[Items from a data source]
....

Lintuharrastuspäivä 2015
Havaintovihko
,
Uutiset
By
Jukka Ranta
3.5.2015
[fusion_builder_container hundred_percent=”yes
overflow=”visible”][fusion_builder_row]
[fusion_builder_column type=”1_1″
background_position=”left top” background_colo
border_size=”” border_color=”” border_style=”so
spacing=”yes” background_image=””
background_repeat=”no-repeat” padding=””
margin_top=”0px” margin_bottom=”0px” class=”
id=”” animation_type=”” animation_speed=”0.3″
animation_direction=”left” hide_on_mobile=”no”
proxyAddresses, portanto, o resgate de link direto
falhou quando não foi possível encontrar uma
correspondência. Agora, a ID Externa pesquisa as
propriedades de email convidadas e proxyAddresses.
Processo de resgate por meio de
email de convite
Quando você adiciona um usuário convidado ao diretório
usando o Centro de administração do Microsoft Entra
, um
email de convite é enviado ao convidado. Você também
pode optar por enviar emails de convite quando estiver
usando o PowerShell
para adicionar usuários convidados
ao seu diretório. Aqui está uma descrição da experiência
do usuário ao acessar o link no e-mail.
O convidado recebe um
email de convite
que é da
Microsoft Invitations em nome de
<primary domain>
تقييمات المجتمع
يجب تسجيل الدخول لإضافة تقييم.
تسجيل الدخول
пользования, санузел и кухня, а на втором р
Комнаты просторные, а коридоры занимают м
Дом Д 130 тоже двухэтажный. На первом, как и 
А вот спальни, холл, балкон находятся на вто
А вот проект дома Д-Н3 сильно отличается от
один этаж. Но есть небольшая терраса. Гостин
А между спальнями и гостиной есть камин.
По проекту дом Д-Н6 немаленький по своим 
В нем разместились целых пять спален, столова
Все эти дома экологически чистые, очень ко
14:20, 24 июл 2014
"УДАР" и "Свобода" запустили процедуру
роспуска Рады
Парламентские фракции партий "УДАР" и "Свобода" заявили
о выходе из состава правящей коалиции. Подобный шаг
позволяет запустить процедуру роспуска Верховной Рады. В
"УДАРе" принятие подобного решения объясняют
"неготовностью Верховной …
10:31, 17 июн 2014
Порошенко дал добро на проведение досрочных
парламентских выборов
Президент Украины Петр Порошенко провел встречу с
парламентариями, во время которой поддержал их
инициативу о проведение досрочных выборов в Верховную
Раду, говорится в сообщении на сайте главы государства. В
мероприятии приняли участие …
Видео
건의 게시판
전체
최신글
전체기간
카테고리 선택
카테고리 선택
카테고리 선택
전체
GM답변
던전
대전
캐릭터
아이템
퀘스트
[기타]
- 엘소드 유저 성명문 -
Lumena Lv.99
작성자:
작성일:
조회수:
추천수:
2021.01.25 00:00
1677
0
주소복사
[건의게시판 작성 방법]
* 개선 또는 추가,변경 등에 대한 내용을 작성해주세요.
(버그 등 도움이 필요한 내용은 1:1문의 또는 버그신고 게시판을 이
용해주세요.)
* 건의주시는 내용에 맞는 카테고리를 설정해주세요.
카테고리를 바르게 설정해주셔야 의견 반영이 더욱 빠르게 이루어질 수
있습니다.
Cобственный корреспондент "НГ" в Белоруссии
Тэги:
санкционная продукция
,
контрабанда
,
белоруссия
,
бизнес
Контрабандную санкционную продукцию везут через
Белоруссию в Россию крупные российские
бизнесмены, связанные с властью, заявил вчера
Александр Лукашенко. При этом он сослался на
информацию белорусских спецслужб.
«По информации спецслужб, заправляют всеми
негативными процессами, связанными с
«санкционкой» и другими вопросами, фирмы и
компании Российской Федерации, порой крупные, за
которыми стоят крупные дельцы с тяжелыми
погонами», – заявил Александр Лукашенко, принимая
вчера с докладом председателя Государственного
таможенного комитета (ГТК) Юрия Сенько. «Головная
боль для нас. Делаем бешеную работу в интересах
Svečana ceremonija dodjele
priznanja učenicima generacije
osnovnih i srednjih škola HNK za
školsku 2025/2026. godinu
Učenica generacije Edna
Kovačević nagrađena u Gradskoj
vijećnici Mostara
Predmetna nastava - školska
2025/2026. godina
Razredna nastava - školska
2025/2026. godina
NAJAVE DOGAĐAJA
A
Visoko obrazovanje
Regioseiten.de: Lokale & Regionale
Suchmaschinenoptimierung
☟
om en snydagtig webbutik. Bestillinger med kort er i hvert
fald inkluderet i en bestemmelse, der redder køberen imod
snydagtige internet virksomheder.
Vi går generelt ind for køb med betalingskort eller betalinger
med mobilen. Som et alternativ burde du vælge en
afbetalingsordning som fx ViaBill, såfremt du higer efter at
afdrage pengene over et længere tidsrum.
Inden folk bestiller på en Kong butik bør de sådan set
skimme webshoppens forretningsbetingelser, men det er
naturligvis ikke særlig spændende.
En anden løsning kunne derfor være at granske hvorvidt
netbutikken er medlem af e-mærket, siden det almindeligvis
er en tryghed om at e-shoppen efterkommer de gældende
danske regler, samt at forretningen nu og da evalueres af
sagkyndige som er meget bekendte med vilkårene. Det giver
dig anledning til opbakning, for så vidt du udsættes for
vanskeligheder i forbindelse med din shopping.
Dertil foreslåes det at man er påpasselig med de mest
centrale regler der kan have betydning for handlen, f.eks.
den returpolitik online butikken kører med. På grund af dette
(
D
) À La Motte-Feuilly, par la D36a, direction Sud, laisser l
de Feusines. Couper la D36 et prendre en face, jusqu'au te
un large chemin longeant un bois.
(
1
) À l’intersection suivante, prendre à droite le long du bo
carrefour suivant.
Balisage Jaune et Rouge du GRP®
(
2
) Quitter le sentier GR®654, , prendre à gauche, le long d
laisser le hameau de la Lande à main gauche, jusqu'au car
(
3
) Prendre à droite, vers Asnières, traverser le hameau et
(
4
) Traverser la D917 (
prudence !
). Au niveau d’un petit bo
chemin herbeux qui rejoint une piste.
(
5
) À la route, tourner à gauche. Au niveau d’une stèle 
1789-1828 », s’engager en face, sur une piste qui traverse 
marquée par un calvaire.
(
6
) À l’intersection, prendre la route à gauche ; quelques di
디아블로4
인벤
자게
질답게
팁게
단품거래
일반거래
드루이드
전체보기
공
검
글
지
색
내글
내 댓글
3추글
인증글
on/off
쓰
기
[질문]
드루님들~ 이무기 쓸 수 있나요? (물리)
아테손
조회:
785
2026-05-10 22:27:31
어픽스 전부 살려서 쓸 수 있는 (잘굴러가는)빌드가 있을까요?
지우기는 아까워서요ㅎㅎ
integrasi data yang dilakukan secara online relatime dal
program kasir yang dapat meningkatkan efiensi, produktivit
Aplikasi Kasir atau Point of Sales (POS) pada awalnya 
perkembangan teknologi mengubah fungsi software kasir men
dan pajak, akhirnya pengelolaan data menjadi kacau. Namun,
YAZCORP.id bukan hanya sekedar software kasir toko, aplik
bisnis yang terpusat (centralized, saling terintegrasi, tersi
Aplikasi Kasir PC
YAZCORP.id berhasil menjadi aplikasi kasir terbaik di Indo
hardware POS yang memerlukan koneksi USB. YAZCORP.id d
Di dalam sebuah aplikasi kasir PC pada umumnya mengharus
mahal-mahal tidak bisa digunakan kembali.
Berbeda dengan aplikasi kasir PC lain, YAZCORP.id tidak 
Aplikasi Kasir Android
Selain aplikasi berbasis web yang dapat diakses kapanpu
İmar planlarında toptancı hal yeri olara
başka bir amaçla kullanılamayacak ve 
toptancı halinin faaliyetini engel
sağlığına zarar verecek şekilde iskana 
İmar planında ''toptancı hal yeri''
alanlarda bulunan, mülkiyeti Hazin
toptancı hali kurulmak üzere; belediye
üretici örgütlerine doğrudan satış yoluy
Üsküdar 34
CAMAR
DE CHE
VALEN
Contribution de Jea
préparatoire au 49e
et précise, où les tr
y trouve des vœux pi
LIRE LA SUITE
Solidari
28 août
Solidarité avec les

....

JOB ITEM
This exercise requires the lines of the entries containing the string "процедуру".

PROBLEM SOLUTION
"УДАР" и "Свобода" запустили процедуру
позволяет запустить процедуру роспуска Верховной Рады. В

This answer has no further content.